When the Porsche does manage to get back to the pits, the damage, amazingly, is not too severe, the now dented passenger door having taken the brunt of the impact. Still, it’s time the team could not afford to lose to the now leading MRS GT-Racing, and the crew has to start the hard work all over again.
“We saw immediately what happened,” explains a now bespectacled Aude-Marie. “Basically, [Car Collection Motorsport] took all the room, and it’s not the first time we’ve been hit by an A6 car. It also took a while to call Code 60, so we lost four laps.
“This is hard. This is really hard. It’s hard for the crew, because they’ve done really well, and it’s hard for the drivers, because three of them” – Antoine Ettienne, Ludovic Loeul and Hervé Tremblaye – “are in a Porsche for a 24-hour race for the first time. They were fighting all the way – 2nd, 3rd, 1st, 2nd, 1st, 2nd – and they get to the front only to get hit…”
It’s that time of the evening when Aude’s crew’ has to start getting what shuteye it can. Both cars will need brake changes at some point of course, and the differing driver rotations mean pit stops will be more frequent. Still, keeping the fatigue at bay is a serious consideration.

"The 912, which had worked its way into the class lead, has been punted off-track by an overly ambitious move from Car Collection Motorsport."

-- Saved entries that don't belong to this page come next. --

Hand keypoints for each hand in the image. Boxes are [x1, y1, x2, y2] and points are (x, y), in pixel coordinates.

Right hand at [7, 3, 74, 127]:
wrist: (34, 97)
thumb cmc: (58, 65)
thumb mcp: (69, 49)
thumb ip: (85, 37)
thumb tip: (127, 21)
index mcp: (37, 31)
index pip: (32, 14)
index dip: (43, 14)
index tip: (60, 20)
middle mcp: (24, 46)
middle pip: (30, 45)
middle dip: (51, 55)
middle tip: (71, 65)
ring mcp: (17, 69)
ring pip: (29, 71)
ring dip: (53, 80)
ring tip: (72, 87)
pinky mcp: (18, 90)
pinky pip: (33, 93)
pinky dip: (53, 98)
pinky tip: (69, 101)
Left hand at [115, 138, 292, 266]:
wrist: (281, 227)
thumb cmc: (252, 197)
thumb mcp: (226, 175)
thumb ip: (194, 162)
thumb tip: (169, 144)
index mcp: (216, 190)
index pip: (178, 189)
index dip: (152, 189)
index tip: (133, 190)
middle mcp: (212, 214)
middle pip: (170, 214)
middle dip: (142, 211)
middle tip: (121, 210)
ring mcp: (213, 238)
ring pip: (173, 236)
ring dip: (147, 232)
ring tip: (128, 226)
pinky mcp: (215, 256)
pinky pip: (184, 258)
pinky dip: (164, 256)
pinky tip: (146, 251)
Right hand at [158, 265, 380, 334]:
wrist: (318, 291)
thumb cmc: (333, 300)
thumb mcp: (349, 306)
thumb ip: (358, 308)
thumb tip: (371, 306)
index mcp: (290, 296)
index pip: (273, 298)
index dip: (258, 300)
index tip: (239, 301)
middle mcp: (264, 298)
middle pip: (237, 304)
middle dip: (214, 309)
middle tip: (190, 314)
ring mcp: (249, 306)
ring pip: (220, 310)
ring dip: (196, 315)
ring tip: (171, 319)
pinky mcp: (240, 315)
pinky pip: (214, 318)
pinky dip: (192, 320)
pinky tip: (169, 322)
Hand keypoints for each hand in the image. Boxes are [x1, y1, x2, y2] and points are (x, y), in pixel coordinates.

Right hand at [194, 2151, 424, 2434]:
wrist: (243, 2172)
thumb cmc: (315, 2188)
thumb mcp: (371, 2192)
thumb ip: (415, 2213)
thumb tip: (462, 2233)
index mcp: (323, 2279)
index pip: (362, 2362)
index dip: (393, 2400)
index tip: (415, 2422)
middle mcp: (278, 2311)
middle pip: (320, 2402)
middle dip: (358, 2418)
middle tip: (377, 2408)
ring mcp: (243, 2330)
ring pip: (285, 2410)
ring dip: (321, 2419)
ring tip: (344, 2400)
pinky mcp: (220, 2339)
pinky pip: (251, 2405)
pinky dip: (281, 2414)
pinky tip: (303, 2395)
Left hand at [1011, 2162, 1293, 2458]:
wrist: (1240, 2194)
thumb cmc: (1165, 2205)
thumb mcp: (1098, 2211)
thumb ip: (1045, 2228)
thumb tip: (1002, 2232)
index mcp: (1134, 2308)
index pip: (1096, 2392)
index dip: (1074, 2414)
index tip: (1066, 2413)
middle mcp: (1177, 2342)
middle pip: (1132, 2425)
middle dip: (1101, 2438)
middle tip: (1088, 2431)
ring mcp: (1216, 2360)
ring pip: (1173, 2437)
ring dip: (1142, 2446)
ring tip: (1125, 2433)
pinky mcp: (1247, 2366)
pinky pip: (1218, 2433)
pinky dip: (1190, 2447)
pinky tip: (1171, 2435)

Aude-Marie? She may grab an hour at sun-up if she’s lucky – “It’s the adrenaline. I can’t do any more than that” – during which team manager Jérémy takes over the headset. As for the crew…
“The mechanics, if they start to sleep, we let them sleep, and we’ll only wake them if there’s a problem or there’s a pit stop. The others drivers can rest, but we always make sure we have a driver in the box, in case something happens.” Aude pauses as a message comes through the headset. Mechanics, complete with Hi-Vis vests, start moving into the pit box. With them is a suited-and-booted Jean-François Demorge. As if the message has reminded her, Aude-Marie explains the pit stop procedure.
“When [Frédéric] gets out of the car, the first thing he’ll do is come to the engineer and give feedback on his stint: ‘is the car okay’, ‘is the strategy working’, etc. Always immediately after, because [Jean-Francois] will be on his outlaps and the stint is fresh in Frédéric’s mind.”
Soon after, a siren alerts everyone to a car moving down pit road. Aude-Marie, an apologetic hand raised, dashes to the front of the garage. The blue lights of the 911 rather than the green of the 912 appear stage left, the mechanics diving in to change the tyres as jacks raise the front and rear of the car simultaneously. Our pit perch trio turn in unison to watch.
A mechanic in a green vest gets Frédéric’s belts off and hoists him out of the seat, Jean-Francois going in the opposite direction. The door is slammed shut as a mechanic wipes down the windscreen, Frédéric pulling off his gloves as he walks back into the garage for his “immediate” debrief. In front of him are a few hours of sleep, a bite to eat, and possibly a chat with radiolemans.com’s Shea Adam. I also can’t help but notice the bevvy of ‘24H SERIES’ scrutineer stickers plastered across his helmet. The enthusiasm of the team manager-cum-driver is almost palpable.
We leave the Lanester brigade in peace to get on with their work, but do stop at the ‘Lorient et Brest’ tent for a peruse of the menu. Ooh, chicken and pesto for the drivers tonight!